Task statement |
Reproduce the lines below verbatim, starting at the line that contains "pose: elev=26.5 azim=192.6" and stopping after the line that contains "Dot at: (250, 153)".

Dataset records
════════

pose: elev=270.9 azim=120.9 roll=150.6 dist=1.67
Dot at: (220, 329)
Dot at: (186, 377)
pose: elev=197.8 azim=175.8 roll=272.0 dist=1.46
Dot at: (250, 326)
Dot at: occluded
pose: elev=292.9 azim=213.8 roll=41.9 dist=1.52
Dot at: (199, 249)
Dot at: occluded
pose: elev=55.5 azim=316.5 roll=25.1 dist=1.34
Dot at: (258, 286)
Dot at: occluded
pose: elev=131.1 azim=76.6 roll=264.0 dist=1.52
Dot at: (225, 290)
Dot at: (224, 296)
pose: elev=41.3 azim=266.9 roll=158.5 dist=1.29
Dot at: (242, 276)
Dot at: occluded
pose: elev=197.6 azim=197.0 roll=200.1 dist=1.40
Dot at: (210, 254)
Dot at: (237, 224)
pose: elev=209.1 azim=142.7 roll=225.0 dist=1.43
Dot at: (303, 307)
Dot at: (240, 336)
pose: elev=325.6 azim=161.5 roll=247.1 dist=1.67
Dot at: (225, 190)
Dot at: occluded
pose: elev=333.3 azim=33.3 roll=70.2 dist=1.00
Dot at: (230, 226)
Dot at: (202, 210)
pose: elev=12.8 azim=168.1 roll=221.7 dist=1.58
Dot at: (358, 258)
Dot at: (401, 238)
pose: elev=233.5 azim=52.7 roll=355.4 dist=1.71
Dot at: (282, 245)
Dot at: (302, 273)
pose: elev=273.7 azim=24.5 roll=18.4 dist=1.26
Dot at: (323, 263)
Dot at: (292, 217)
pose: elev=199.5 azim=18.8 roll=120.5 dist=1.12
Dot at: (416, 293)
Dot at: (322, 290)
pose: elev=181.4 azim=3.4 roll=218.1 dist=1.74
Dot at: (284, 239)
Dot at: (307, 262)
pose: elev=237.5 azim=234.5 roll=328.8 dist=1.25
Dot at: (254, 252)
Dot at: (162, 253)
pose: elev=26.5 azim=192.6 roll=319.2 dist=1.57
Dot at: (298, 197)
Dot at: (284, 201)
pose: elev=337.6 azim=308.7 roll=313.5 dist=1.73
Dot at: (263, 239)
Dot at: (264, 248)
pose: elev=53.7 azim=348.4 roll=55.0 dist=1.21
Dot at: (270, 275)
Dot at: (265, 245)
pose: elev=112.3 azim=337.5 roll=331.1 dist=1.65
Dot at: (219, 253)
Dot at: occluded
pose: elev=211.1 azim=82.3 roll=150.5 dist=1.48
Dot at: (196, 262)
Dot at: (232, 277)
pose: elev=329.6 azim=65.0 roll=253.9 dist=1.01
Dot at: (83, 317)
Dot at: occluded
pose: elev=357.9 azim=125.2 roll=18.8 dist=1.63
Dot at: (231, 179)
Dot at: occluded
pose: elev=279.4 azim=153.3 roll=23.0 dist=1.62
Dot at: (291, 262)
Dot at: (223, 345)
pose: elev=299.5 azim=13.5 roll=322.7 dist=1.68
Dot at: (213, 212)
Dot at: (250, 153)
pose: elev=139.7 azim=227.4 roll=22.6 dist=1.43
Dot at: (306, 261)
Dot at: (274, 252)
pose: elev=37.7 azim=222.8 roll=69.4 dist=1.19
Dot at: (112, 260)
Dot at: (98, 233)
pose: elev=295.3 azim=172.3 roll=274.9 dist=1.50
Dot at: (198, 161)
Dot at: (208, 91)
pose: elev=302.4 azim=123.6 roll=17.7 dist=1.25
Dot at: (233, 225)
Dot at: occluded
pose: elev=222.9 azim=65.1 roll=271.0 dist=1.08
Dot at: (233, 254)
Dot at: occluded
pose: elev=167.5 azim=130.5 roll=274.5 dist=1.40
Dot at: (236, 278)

════════

Exercise solution |
pose: elev=26.5 azim=192.6 roll=319.2 dist=1.57
Dot at: (298, 197)
Dot at: (284, 201)
pose: elev=337.6 azim=308.7 roll=313.5 dist=1.73
Dot at: (263, 239)
Dot at: (264, 248)
pose: elev=53.7 azim=348.4 roll=55.0 dist=1.21
Dot at: (270, 275)
Dot at: (265, 245)
pose: elev=112.3 azim=337.5 roll=331.1 dist=1.65
Dot at: (219, 253)
Dot at: occluded
pose: elev=211.1 azim=82.3 roll=150.5 dist=1.48
Dot at: (196, 262)
Dot at: (232, 277)
pose: elev=329.6 azim=65.0 roll=253.9 dist=1.01
Dot at: (83, 317)
Dot at: occluded
pose: elev=357.9 azim=125.2 roll=18.8 dist=1.63
Dot at: (231, 179)
Dot at: occluded
pose: elev=279.4 azim=153.3 roll=23.0 dist=1.62
Dot at: (291, 262)
Dot at: (223, 345)
pose: elev=299.5 azim=13.5 roll=322.7 dist=1.68
Dot at: (213, 212)
Dot at: (250, 153)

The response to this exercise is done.